My Testimony
It's no longer just a story when I read it
The Woman at the Well
'Cause I've seen Him for myself and I believe it
-Olivia Lane
Have you ever looked at someone and wondered how on earth they had such a great trust, love, and testimony of Jesus? That was me a couple of years ago. My story of how I came to know Jesus may or may not be similar to how you came to Him, but it is worth telling just the same. I was born and raised in a Christian home. I could probably tell you the gist of most scripture stories. We read the scriptures as a family and went to church every Sunday, religiously. I thought I knew Jesus—until about five years ago. So, let’s take a walk down memory lane:
I was a single mom of three little girls, working as a teacher in a Catholic school, and trying to pick up the pieces of a shattered world filled with abuse, betrayal, and hurt from an abusive ex-husband. Our entire world had been turned upside down, and I thought at the time that we were doing okay—not just surviving, but actually thriving. I had met an amazing guy, and he was helping not only to pick up the shattered pieces but glue them back together for me and my girls. Life seemed to be finally coming together, and I was so grateful to have pushed through the darkness to finally dance in the light.
However, life would quickly change. A prayer I uttered would alter my entire reality just a year later. At the start of that teaching year, I was invited to come up with a faith plan to present to the administration. The challenge or question presented was: How can you grow your faith over the next school year?
So, I began to reflect on how I could and would grow my faith, and it hit me hard: I knew of who Jesus was, but I didn’t know Him personally. I prayed a prayer, asking God for direction and help to guide me in coming to know Jesus personally. And in all honesty, some days I am so grateful that I uttered that prayer because I have come to know Him in such an intimate way. But it hasn’t come without great loss, facing shame, grief, humiliation, and a completely broken heart. The time and pieces that had been picked up and glued back together were quickly shattered again into even smaller pieces. I’ve had to completely rely on Jesus to be the one who picks up those pieces and holds them, ready to glue them back together when I’m healed through His unwarranted grace and love, because of who He is.
The time has not yet come to share my entire story, but what I can share is this: I lost everything—everything. The boy who seemed so amazing and perfect? We broke up. Life with my girls took an absolute turn for the worse. The career I’d worked so hard to build came to a screeching halt. But, in the midst of all of that, I found Jesus in the ashes of a completely broken and shattered world.
So, now that the stage is set, you’re probably wondering: How did you come to know Jesus through all that brokenness? Well, here’s the answer: worship music. Many of the songs I felt so drawn to during my time of utter heartbreak, complete confusion, betrayal, and loss were those sung by Mark Hall and the band members of Casting Crowns. Through those songs, I found truth, comfort, and a deeper understanding of God’s love and who Jesus truly is. I listened to them on repeat. It got to a point where I wasn’t just content to listen to the worship music that Casting Crowns produced, but I had this insatiable thirst to know Jesus like that for myself.
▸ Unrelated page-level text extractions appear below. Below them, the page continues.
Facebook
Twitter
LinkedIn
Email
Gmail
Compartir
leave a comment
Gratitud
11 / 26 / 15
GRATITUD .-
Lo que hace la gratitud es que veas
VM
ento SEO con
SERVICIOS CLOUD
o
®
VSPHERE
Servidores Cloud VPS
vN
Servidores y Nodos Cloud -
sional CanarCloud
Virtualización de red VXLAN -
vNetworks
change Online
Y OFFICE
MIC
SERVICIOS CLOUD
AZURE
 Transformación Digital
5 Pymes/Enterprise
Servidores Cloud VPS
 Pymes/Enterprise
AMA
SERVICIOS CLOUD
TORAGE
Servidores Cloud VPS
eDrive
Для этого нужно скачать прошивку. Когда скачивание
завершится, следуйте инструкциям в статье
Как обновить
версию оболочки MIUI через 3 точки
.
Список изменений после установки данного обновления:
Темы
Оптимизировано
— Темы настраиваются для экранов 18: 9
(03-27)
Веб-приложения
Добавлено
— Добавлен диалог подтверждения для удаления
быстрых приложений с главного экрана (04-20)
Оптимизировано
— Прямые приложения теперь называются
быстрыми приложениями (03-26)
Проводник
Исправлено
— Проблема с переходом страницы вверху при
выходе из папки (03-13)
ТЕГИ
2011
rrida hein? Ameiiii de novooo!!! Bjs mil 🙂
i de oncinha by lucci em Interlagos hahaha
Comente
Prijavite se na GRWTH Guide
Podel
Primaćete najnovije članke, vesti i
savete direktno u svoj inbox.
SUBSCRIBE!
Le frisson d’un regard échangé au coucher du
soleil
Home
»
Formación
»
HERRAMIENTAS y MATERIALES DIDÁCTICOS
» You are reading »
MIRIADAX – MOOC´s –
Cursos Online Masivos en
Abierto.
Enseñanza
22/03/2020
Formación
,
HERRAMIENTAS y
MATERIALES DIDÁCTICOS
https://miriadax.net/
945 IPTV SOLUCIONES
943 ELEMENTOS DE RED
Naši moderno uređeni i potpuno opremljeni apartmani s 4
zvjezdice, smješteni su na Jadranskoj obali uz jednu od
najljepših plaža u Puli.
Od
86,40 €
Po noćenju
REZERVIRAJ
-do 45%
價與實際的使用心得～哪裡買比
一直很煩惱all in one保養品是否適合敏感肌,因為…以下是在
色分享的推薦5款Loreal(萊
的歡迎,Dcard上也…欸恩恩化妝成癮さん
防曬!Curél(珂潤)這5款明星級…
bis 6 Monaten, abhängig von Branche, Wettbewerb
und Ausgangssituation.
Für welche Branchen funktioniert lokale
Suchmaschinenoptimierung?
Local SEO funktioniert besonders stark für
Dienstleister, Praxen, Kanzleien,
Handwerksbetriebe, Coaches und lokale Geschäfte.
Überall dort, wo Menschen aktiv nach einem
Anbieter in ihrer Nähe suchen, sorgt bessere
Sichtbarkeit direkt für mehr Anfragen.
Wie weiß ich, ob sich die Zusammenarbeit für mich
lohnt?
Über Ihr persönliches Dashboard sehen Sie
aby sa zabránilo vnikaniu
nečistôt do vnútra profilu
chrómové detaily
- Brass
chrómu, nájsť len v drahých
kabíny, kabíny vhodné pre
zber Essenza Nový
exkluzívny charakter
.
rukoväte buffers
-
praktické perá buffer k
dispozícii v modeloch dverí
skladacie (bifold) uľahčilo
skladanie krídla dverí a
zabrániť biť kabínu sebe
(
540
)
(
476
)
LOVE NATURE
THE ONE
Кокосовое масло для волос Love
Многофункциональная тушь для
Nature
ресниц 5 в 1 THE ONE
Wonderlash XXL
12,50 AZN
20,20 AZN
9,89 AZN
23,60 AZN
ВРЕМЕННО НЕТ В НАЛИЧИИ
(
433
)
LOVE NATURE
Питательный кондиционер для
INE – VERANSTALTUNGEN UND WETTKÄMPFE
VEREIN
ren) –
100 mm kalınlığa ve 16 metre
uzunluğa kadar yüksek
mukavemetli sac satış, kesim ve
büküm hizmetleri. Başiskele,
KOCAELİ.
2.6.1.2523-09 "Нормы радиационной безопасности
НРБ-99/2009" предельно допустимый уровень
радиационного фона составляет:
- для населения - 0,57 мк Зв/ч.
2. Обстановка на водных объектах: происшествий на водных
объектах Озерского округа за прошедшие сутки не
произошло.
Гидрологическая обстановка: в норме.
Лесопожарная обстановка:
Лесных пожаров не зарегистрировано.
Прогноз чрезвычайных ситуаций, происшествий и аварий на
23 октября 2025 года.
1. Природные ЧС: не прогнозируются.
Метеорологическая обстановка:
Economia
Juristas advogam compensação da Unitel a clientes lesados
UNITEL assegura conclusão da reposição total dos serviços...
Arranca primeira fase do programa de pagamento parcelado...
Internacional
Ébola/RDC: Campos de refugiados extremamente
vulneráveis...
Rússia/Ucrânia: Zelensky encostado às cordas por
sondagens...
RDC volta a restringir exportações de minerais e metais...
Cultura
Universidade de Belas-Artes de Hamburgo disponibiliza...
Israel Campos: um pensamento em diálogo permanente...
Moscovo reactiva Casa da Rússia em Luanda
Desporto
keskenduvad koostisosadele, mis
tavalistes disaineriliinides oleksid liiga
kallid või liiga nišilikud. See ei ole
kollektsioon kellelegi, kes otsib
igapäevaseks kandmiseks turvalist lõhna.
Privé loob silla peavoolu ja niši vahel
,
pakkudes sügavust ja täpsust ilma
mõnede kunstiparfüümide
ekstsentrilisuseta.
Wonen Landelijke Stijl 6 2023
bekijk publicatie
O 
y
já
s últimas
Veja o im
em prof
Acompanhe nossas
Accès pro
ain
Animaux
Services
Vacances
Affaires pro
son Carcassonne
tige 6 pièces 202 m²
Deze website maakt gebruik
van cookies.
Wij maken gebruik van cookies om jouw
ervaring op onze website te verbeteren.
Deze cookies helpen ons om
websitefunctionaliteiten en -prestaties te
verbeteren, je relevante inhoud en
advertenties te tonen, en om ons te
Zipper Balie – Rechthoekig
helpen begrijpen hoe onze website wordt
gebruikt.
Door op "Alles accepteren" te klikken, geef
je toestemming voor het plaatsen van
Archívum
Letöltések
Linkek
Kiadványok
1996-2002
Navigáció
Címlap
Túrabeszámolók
So, I did what any sane person would do: I started to research Mark Hall. Now, you’re probably wondering how this leads to Jesus, but don’t jump ship just yet. I learned about Mark Hall’s testimony of Jesus, how he viewed the Bible, the stories behind his songs, and then I learned about the church he attended. I began logging on to YouTube every Sunday to participate in the worship service he was a part of. I took notes from the Sunday sermons and spent much time during the week pouring over years' worth of sermons from the church Mark Hall attended.
Over that time of learning, seeking, and praying, I’ve come to know Jesus in a whole new way. I wish I could say my testimony is as strong and deep as Mark Hall’s, but I’m not there yet. I still have to face the reality of unlearning misconceptions about who God is and accepting Jesus for who He truly is. Every day, I make the conscious choice not to numb my pain with worldly distractions but to bring it to Jesus, asking Him to heal it. And each day, He meets me where I am, and little by little, I come to know Him more intimately.y.
If you want to know Jesus for yourself, there’s only one way: well, maybe two. Get down on your knees and cry out to your Maker to show you who He is. And read the Bible, because you’ll find Jesus in those pages. The greatest gift I now hold and cherish, both now and forever, is my Bible and the relationship I have with Jesus.